> [Records shown]
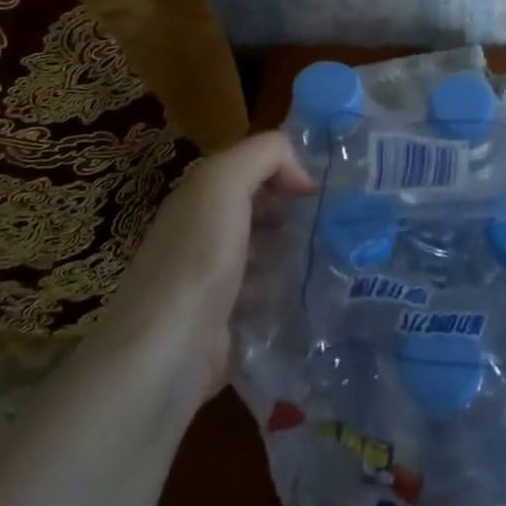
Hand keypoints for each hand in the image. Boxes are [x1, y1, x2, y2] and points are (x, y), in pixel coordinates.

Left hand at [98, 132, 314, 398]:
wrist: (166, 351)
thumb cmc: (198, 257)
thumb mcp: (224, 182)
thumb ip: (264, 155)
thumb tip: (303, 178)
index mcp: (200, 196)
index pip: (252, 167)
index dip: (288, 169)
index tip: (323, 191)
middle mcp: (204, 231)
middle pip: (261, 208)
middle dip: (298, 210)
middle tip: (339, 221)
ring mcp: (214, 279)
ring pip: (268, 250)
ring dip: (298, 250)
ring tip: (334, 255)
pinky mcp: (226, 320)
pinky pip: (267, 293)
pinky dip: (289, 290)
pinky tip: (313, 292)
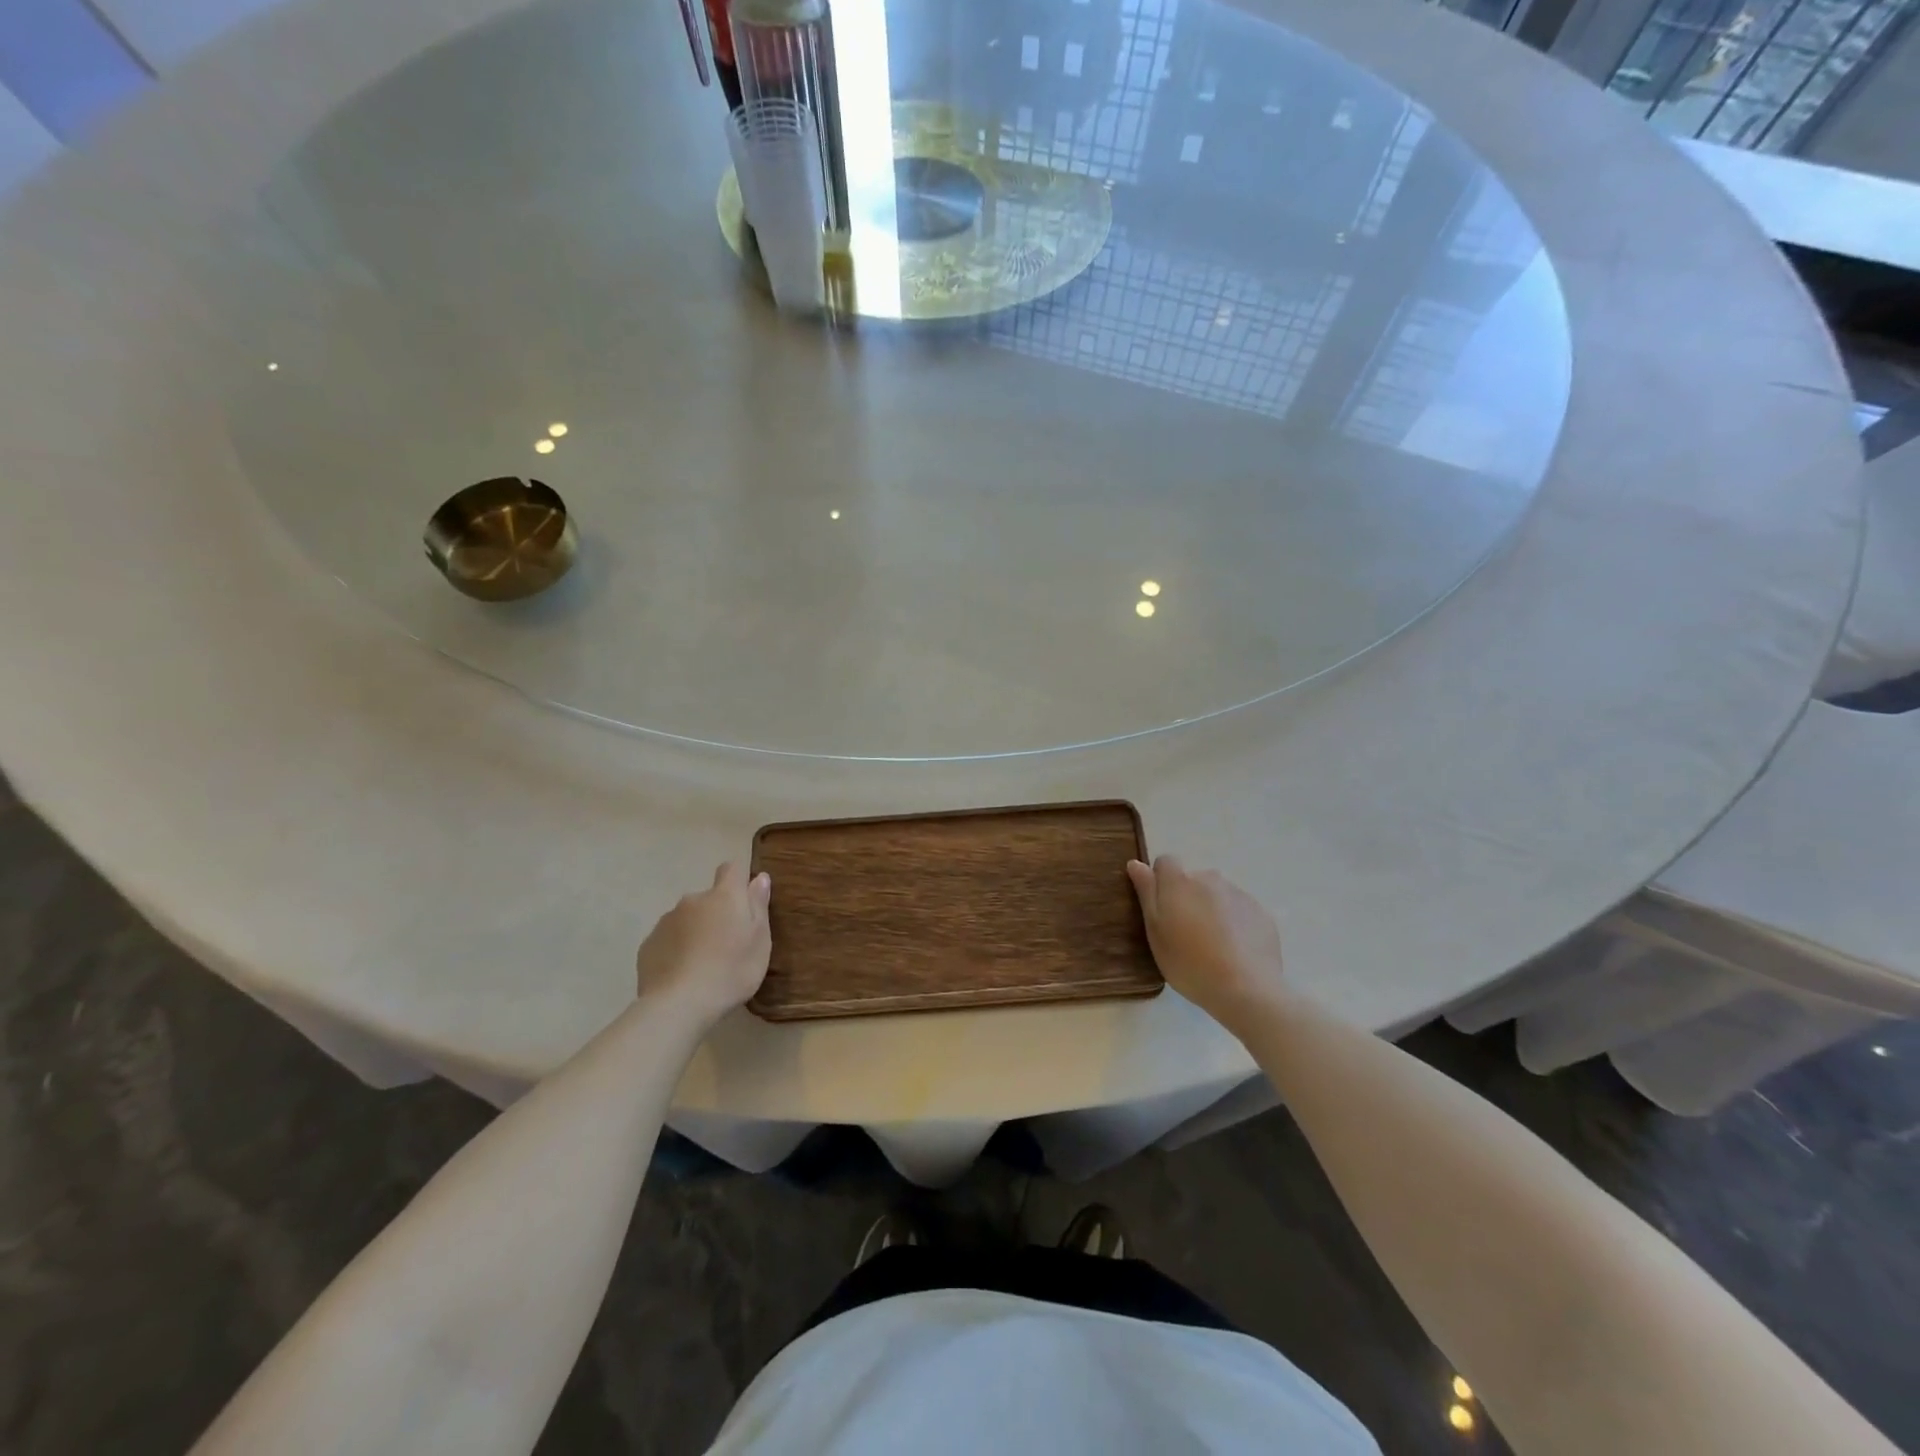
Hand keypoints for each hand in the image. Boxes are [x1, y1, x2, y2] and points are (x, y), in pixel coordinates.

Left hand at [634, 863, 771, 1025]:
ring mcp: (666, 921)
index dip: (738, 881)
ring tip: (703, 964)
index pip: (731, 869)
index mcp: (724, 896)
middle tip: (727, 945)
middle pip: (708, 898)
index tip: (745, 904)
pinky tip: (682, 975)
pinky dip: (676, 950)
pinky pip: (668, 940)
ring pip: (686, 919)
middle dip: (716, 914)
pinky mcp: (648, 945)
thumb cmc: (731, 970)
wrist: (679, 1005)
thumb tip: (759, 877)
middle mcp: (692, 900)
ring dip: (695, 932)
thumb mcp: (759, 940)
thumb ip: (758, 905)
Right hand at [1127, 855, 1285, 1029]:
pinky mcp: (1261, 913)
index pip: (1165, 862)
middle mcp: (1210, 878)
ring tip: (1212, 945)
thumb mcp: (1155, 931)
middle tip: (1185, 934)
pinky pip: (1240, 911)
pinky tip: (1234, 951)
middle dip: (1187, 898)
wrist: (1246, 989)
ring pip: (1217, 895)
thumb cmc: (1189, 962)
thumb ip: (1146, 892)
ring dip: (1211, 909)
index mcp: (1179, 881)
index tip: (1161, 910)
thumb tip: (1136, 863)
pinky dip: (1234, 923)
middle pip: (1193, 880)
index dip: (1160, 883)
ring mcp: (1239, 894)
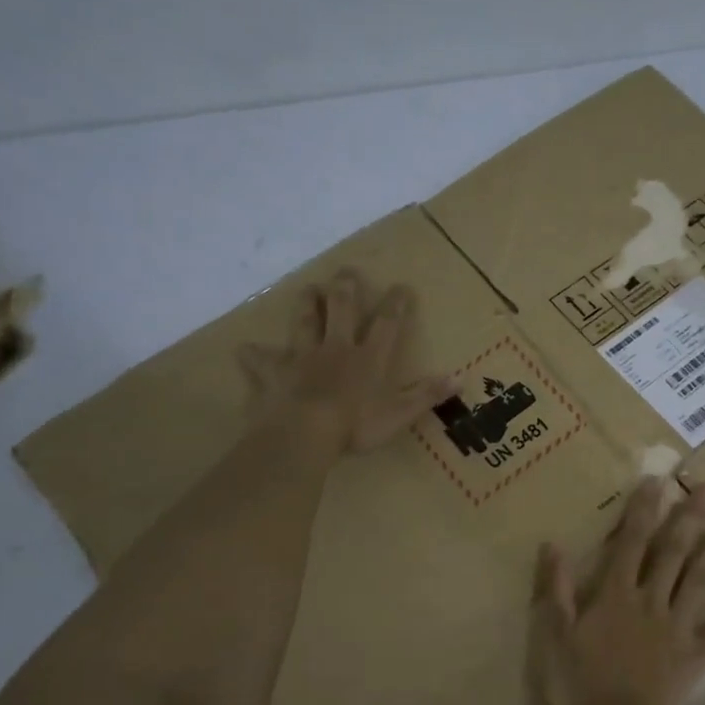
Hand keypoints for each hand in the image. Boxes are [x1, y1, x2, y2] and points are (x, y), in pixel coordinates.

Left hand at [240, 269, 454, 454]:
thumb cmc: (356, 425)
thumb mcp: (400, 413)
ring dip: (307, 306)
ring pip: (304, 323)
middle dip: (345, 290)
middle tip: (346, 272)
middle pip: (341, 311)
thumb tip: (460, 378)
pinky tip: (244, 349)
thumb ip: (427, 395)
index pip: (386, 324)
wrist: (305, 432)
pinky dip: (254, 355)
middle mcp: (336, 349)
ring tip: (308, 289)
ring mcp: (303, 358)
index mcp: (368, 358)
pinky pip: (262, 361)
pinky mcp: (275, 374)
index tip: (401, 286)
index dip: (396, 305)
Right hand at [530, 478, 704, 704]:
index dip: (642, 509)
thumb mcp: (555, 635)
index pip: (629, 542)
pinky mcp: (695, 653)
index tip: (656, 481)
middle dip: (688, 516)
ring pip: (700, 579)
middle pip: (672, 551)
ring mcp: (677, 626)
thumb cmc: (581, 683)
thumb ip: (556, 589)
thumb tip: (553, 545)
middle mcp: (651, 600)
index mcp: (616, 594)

> [Problem]
Pictures should not appear in the copy. Write out exactly the lines above from the first one through the line that contains "ring pip: (686, 919)".

> [Exercise response]
Hand keypoints for each hand in the image. Boxes are [x1, y1, x2, y2] and points are (x, y), in pixel coordinates.

Left hand at [98, 132, 314, 398]:
wrist: (166, 351)
thumb cmc: (198, 257)
thumb mcp: (224, 182)
thumb ip: (264, 155)
thumb tip: (303, 178)
index mcp: (200, 196)
index pip: (252, 167)
index dip: (288, 169)
index tip: (323, 191)
middle mcp: (204, 231)
middle pip: (261, 208)
middle dip: (298, 210)
middle tip: (339, 221)
ring mcp: (214, 279)
ring pip: (268, 250)
ring dip: (298, 250)
ring tip: (334, 255)
pinky mcp: (226, 320)
pinky pip: (267, 293)
pinky dip: (289, 290)
pinky tip: (313, 292)
Hand keypoints for each hand in the image. Boxes are [x1, y1, x2, y2] and points are (x, y), in pixel coordinates.

Left hand at [634, 863, 771, 1025]:
ring mcp: (666, 921)
index dip: (738, 881)
ring tip: (703, 964)
index pip: (731, 869)
index mcp: (724, 896)
middle tip: (727, 945)
middle pip: (708, 898)
index tip: (745, 904)
pinky tip: (682, 975)
pinky dip: (676, 950)
pinky pip: (668, 940)
ring pip: (686, 919)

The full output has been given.